[Selected passage]
Multi-Token Attention | slacker news

1. kouteiheika ◴[03 Apr 25 03:56 UTC] No.43564572[source]▶

This is another potential improvement to the transformer architecture from Facebook (the other one that comes to mind is this one from same authors: https://arxiv.org/abs/2405.18719), but note that it comes with a major problem that might not be obvious at first glance: it's just not usable in practice without a ton of work. It modifies the innards of the attention mechanism, so it is incompatible with Flash Attention (or any other optimized attention library), and you do not want to train anything beyond toy models without Flash Attention (the performance hit is just way too big).

There's pytorch's FlexAttention which could maybe make this practical, but currently it's just way too buggy.

replies(2): >>43564707 #>>43567487 #

2. jszymborski ◴[03 Apr 25 04:20 UTC] No.43564707[source]▶

>>43564572 (TP) #

People familiar with exotic RNNs and improvements to LSTMs know this problem all too well. The moment your lstm isnt a bog standard lstm, it loses all the speed-ups from cuDNN and it becomes borderline unusable for anything but toy models.

replies(1): >>43571062 #

3. albertzeyer ◴[03 Apr 25 10:22 UTC] No.43567487[source]▶

>>43564572 (TP) #

Why do you say FlexAttention is too buggy? I have heard about a lot of successful usages of it, and never heard about any such problems.

Also note, depending on your model dimensions and sequence lengths, often the attention computation plays only a minor role (maybe 10% overall or so), and the MLP computation dominates.

replies(1): >>43570474 #

4. kouteiheika ◴[03 Apr 25 14:44 UTC] No.43570474[source]▶

>>43567487 #

Last time I tried it I encountered both showstopper bugs (it was completely obviously broken) and subtle correctness bugs (it looked like it was working, but since I'm paranoid I have unit tests for everything and numerically the errors were too big compared to what you'd get with eager attention or Flash Attention), and it was too slow for my taste compared to Flash Attention so I just dropped it. And I wasn't even doing anything super exotic with it.

Maybe it's better now, but I'd still consider using FlexAttention without a corresponding unit test checking its accuracy against an equivalent eager implementation completely irresponsible.

replies(1): >>43578074 #

5. tpurves ◴[03 Apr 25 15:22 UTC] No.43571062[source]▶

>>43564707 #

These would be inherently temporary problems though right? If it became eventually clear that alternate methods were the way forward, NVDIA would be highly motivated to do the optimization work wouldn't they? Any new step functions that can forestall the asymptotic plateauing of AI progress are things they desperately need.
[/Selected passage]
-- Apply what you read --
**1)** According to the Multi-Token Attention thread, why is the approach incompatible with Flash Attention?
**2)** Pull out every line in the listing that contains the word "Retrieves".
[Raw data]
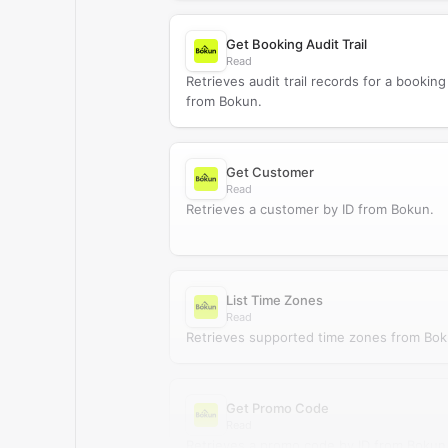
Get Booking Audit Trail
Read
Retrieves audit trail records for a booking
from Bokun.
Get Customer
Read
Retrieves a customer by ID from Bokun.
List Time Zones
Read
Retrieves supported time zones from Bok
Get Promo Code
Read
Retrieves a promo code by ID from Bokun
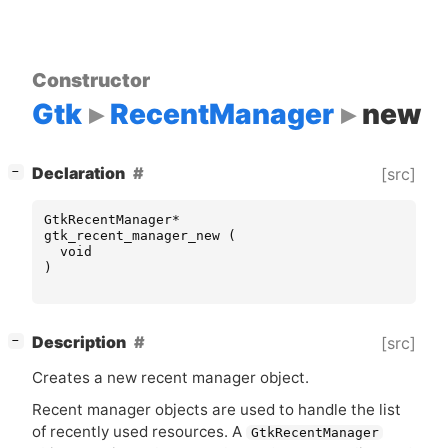
Constructor
Gtk
RecentManager
new
[
]
Declaration
[src]
−
GtkRecentManager
*
gtk_recent_manager_new
(
void
)
[
]
Description
[src]
−
Creates a new recent manager object.
Recent manager objects are used to handle the list
of recently used resources. A
GtkRecentManager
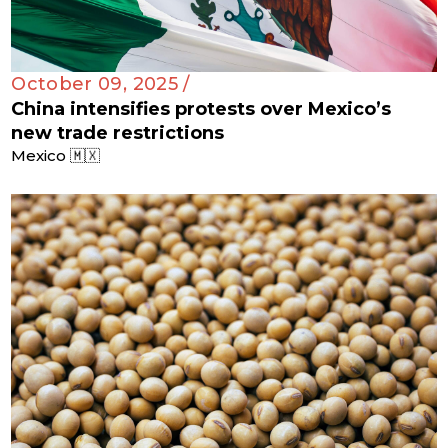
October 09, 2025 /
China intensifies protests over Mexico’s
new trade restrictions
Mexico 🇲🇽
[/Raw data]
-- Task-by-task outputs --
**1)** It modifies the innards of the attention mechanism.

**2)**
Retrieves audit trail records for a booking
Retrieves a customer by ID from Bokun.
Retrieves supported time zones from Bok
Retrieves a promo code by ID from Bokun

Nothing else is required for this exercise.